Work to complete —
**A)** From the passage on ScyllaDB Cloud connectivity options, write out the part starting at "Choose TGW over" and ending at "a Transit Gateway.".
**B)** Answer these questions using the passage on ScyllaDB Cloud connectivity options:
(i) What must the VPC CIDR of your application not overlap with?
(ii) What does a TGW VPC Attachment link directly to a Transit Gateway in your AWS account?
(iii) What are all direct connections over the public internet encrypted with?
**C)** Carry on the passage on ScyllaDB Cloud connectivity options, starting after its last sentence.

Given passage —

The VPC CIDR of your application must not overlap with the cluster’s CIDR.
Guides:
AWS Transit Gateway (TGW) VPC Attachment¶
AWS Transit Gateway acts as a regional network hub that connects multiple VPCs and accounts. A TGW VPC Attachment links a ScyllaDB Cloud cluster datacenter directly to a Transit Gateway in your AWS account, enabling you to route traffic from multiple VPCs or accounts to the cluster through a single managed connection.
Choose TGW over VPC Peering when:
You need to connect more than one VPC or AWS account to the same cluster.
Your network topology already uses a Transit Gateway.
You want a hub-and-spoke model for your ScyllaDB Cloud connectivity.
Direct Connection (Public Internet)¶
By default, ScyllaDB Cloud clusters are accessible over the public internet on standard CQL ports. All connections are encrypted with TLS. This option requires no network configuration beyond adding your IP to the cluster allowlist.

Figure understanding tasks —

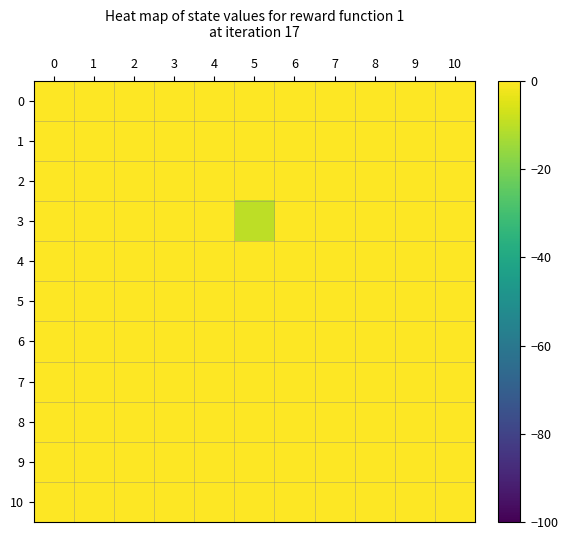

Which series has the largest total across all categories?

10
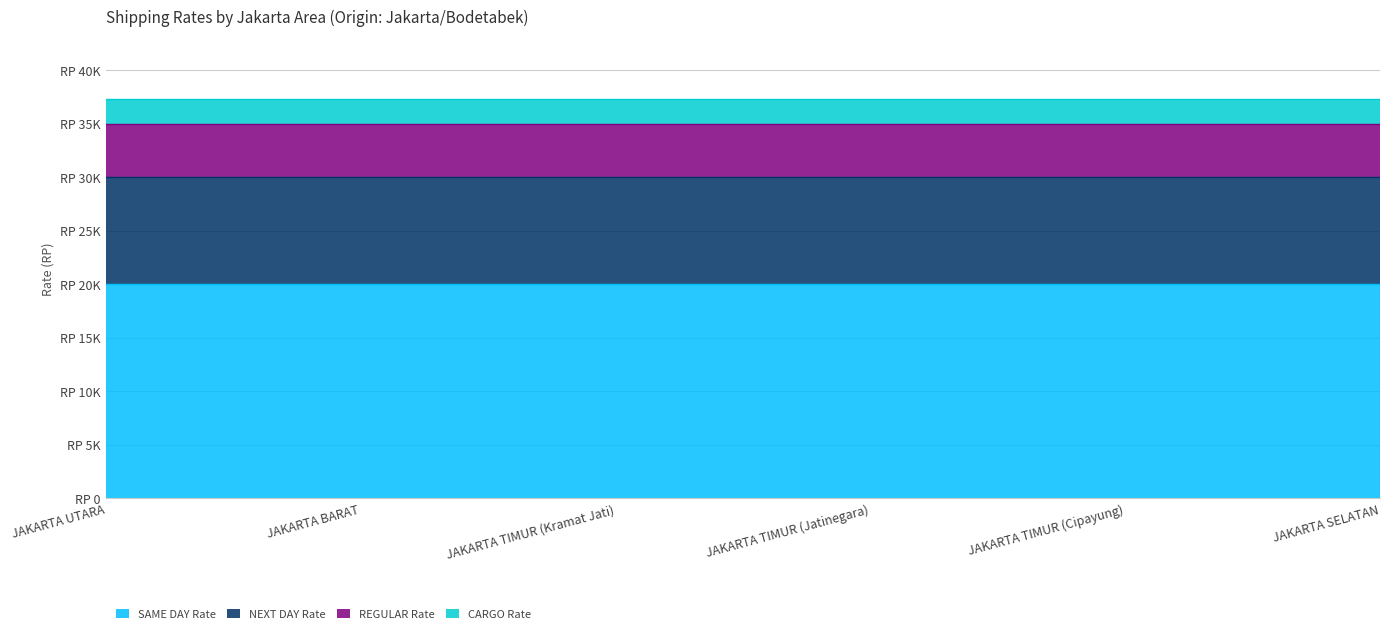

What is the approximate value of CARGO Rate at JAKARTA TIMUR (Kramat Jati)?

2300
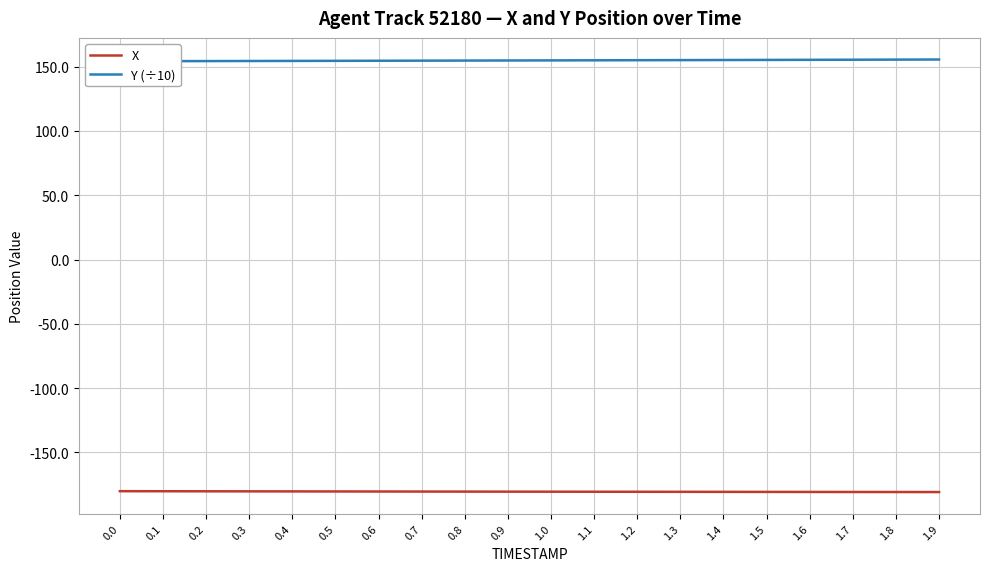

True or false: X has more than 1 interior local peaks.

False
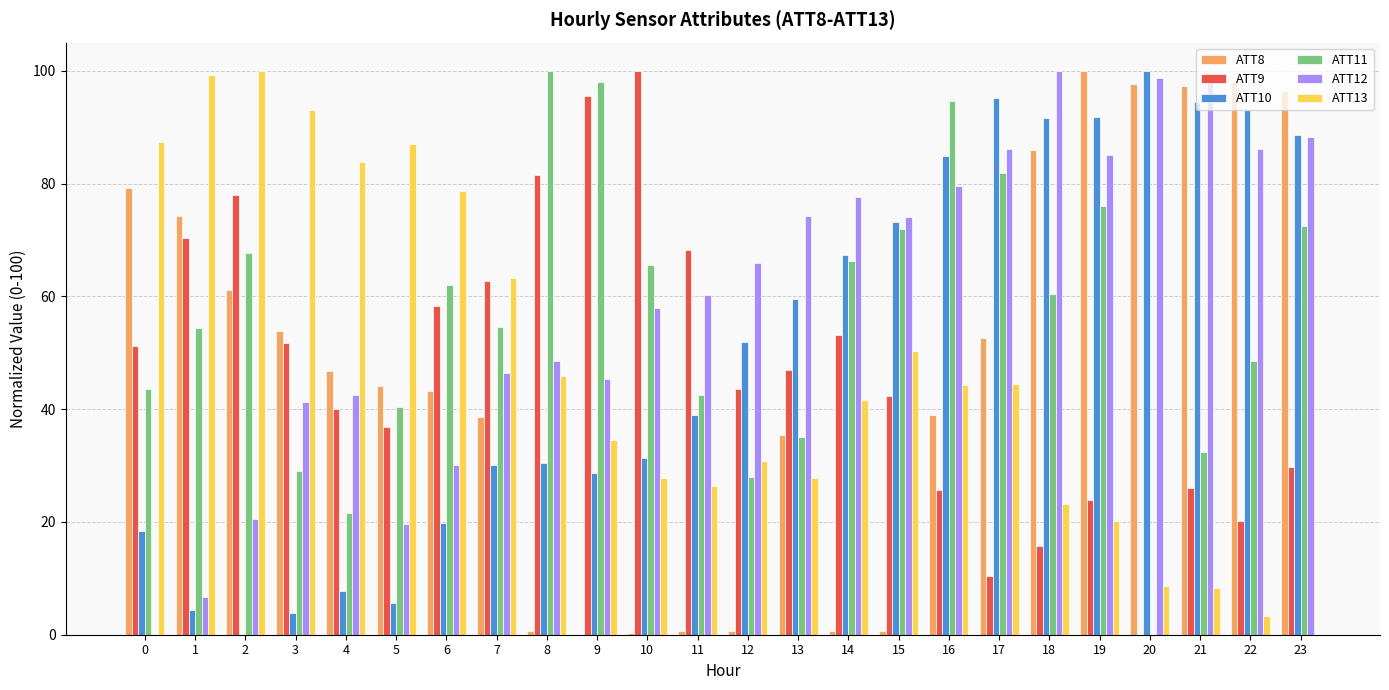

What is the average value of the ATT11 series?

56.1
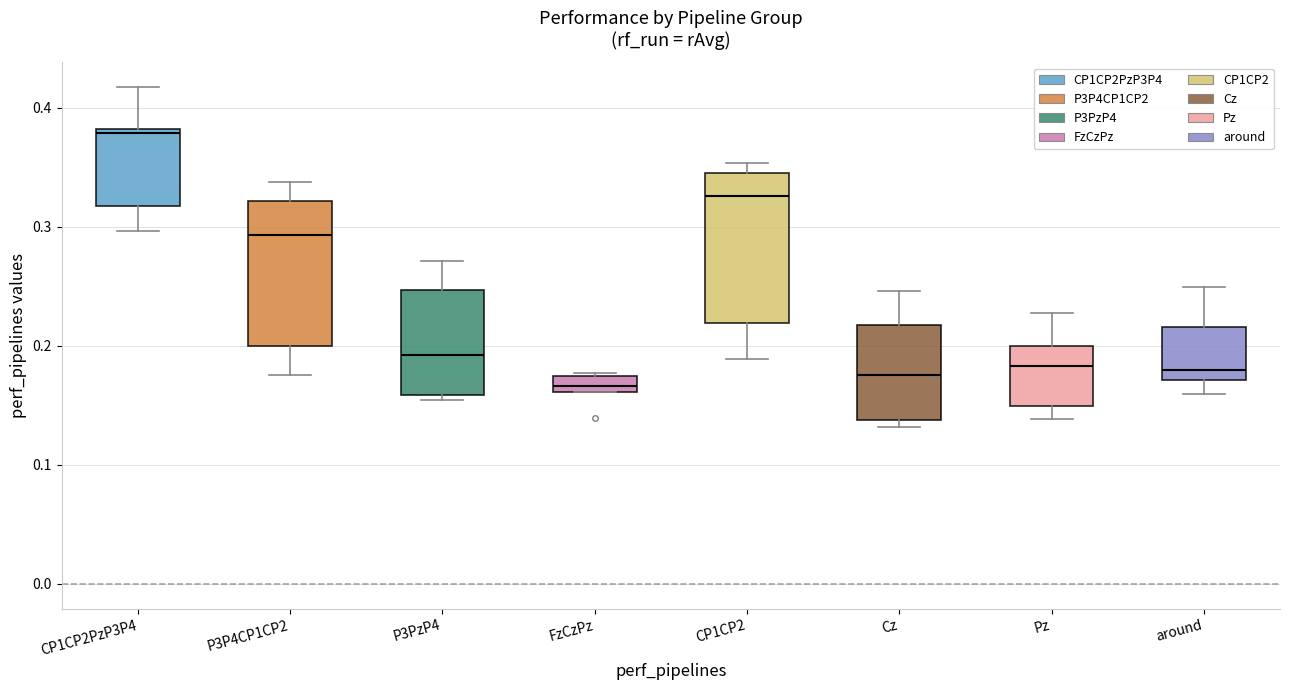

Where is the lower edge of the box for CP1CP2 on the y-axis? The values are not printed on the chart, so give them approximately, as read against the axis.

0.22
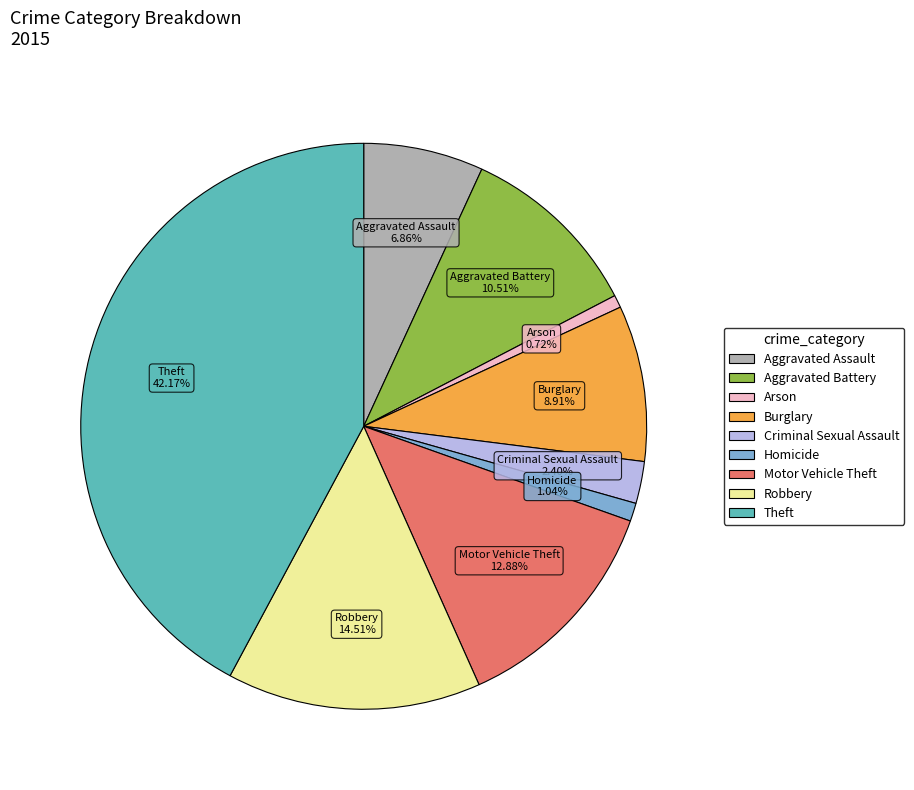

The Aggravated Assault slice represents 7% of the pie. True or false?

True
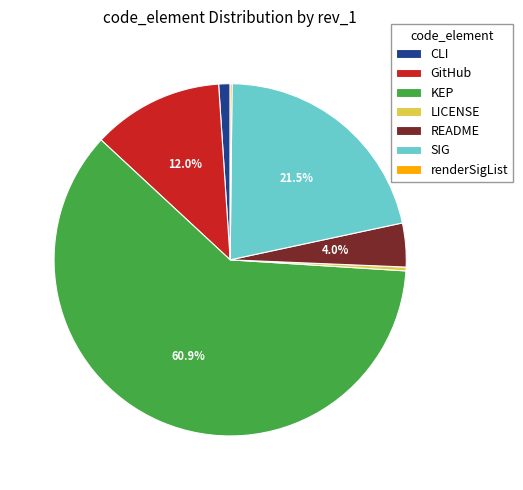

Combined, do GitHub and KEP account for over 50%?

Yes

Expected results —
**A)**
Choose TGW over VPC Peering when:
You need to connect more than one VPC or AWS account to the same cluster.
Your network topology already uses a Transit Gateway.

**B)**
(i) The cluster's CIDR.
(ii) A ScyllaDB Cloud cluster datacenter.
(iii) TLS.

**C)**
Direct connections are suitable for:
Local development and testing.
Quick evaluation with a free trial cluster.
For production workloads, use VPC Peering or TGW to keep traffic on a private network.
After Connecting¶
Once connectivity is established, you may need to:
Migrate an existing cluster connection to move from one connection type to another.
Check cluster availability to verify that your nodes are reachable.